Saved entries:
+++++
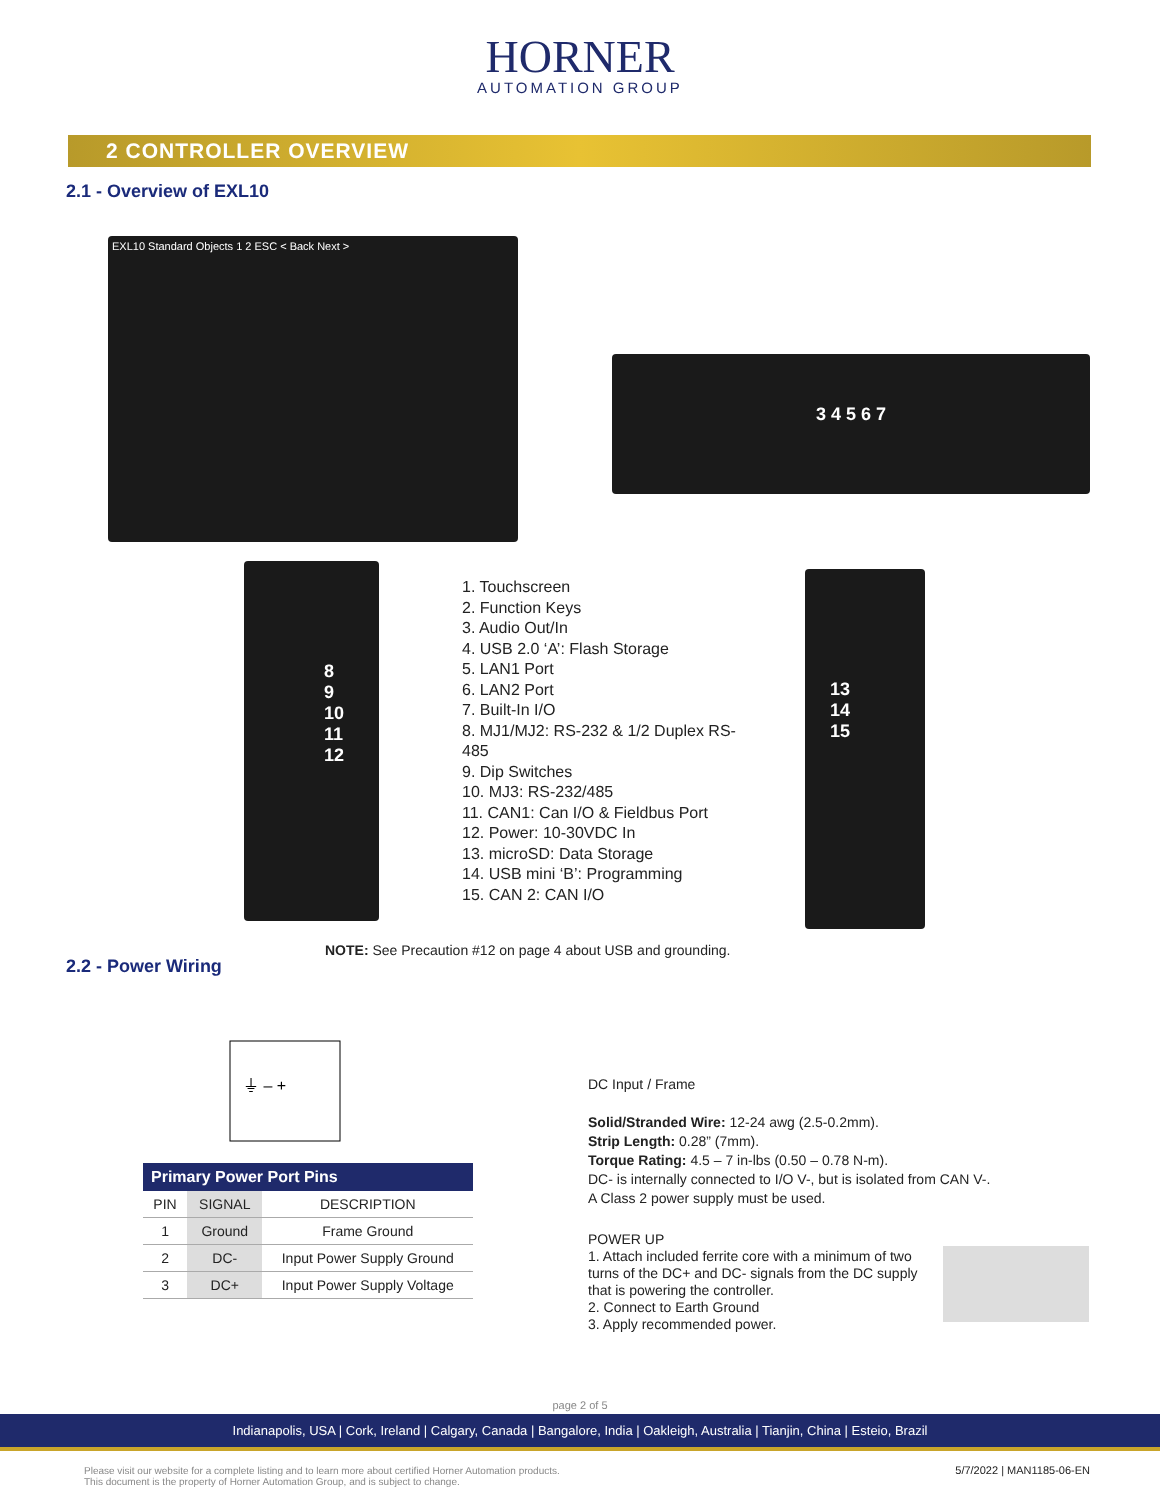HORNER
AUTOMATION GROUP
2 CONTROLLER OVERVIEW
2.1 - Overview of EXL10
EXL10 Standard Objects 1 2 ESC < Back Next >
3 4 5 6 7
8
9
10
11
12
1. Touchscreen
2. Function Keys
3. Audio Out/In
4. USB 2.0 ‘A’: Flash Storage
5. LAN1 Port
6. LAN2 Port
7. Built-In I/O
8. MJ1/MJ2: RS-232 & 1/2 Duplex RS-485
9. Dip Switches
10. MJ3: RS-232/485
11. CAN1: Can I/O & Fieldbus Port
12. Power: 10-30VDC In
13. microSD: Data Storage
14. USB mini ‘B’: Programming
15. CAN 2: CAN I/O
13
14
15
NOTE: See Precaution #12 on page 4 about USB and grounding.
2.2 - Power Wiring
⏚ – +
| Primary Power Port Pins | | |
| --- | --- | --- |
| PIN | SIGNAL | DESCRIPTION |
| 1 | Ground | Frame Ground |
| 2 | DC- | Input Power Supply Ground |
| 3 | DC+ | Input Power Supply Voltage |
DC Input / Frame
Solid/Stranded Wire: 12-24 awg (2.5-0.2mm).
Strip Length: 0.28” (7mm).
Torque Rating: 4.5 – 7 in-lbs (0.50 – 0.78 N-m).
DC- is internally connected to I/O V-, but is isolated from CAN V-.
A Class 2 power supply must be used.
POWER UP
1. Attach included ferrite core with a minimum of two turns of the DC+ and DC- signals from the DC supply that is powering the controller.
2. Connect to Earth Ground
3. Apply recommended power.
page 2 of 5
Indianapolis, USA | Cork, Ireland | Calgary, Canada | Bangalore, India | Oakleigh, Australia | Tianjin, China | Esteio, Brazil
Please visit our website for a complete listing and to learn more about certified Horner Automation products.
This document is the property of Horner Automation Group, and is subject to change.
5/7/2022 | MAN1185-06-EN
+++++
HOW TO COMPLETE THIS TASK: Please retype the data exactly. The pictures do not go in.

RESULT:
HORNER
AUTOMATION GROUP
2 CONTROLLER OVERVIEW
2.1 - Overview of EXL10
EXL10 Standard Objects 1 2 ESC < Back Next >
3 4 5 6 7
8
9
10
11
12
1. Touchscreen
2. Function Keys
3. Audio Out/In
4. USB 2.0 ‘A’: Flash Storage
5. LAN1 Port
6. LAN2 Port
7. Built-In I/O
8. MJ1/MJ2: RS-232 & 1/2 Duplex RS-485
9. Dip Switches
10. MJ3: RS-232/485
11. CAN1: Can I/O & Fieldbus Port
12. Power: 10-30VDC In
13. microSD: Data Storage
14. USB mini ‘B’: Programming
15. CAN 2: CAN I/O
13
14
15
NOTE: See Precaution #12 on page 4 about USB and grounding.
2.2 - Power Wiring
⏚ – +
| Primary Power Port Pins | | |
| --- | --- | --- |
| PIN | SIGNAL | DESCRIPTION |
| 1 | Ground | Frame Ground |
| 2 | DC- | Input Power Supply Ground |
| 3 | DC+ | Input Power Supply Voltage |
DC Input / Frame
Solid/Stranded Wire: 12-24 awg (2.5-0.2mm).
Strip Length: 0.28” (7mm).
Torque Rating: 4.5 – 7 in-lbs (0.50 – 0.78 N-m).
DC- is internally connected to I/O V-, but is isolated from CAN V-.
A Class 2 power supply must be used.
POWER UP
1. Attach included ferrite core with a minimum of two turns of the DC+ and DC- signals from the DC supply that is powering the controller.
2. Connect to Earth Ground
3. Apply recommended power.
page 2 of 5
Indianapolis, USA | Cork, Ireland | Calgary, Canada | Bangalore, India | Oakleigh, Australia | Tianjin, China | Esteio, Brazil
Please visit our website for a complete listing and to learn more about certified Horner Automation products.
This document is the property of Horner Automation Group, and is subject to change.
5/7/2022 | MAN1185-06-EN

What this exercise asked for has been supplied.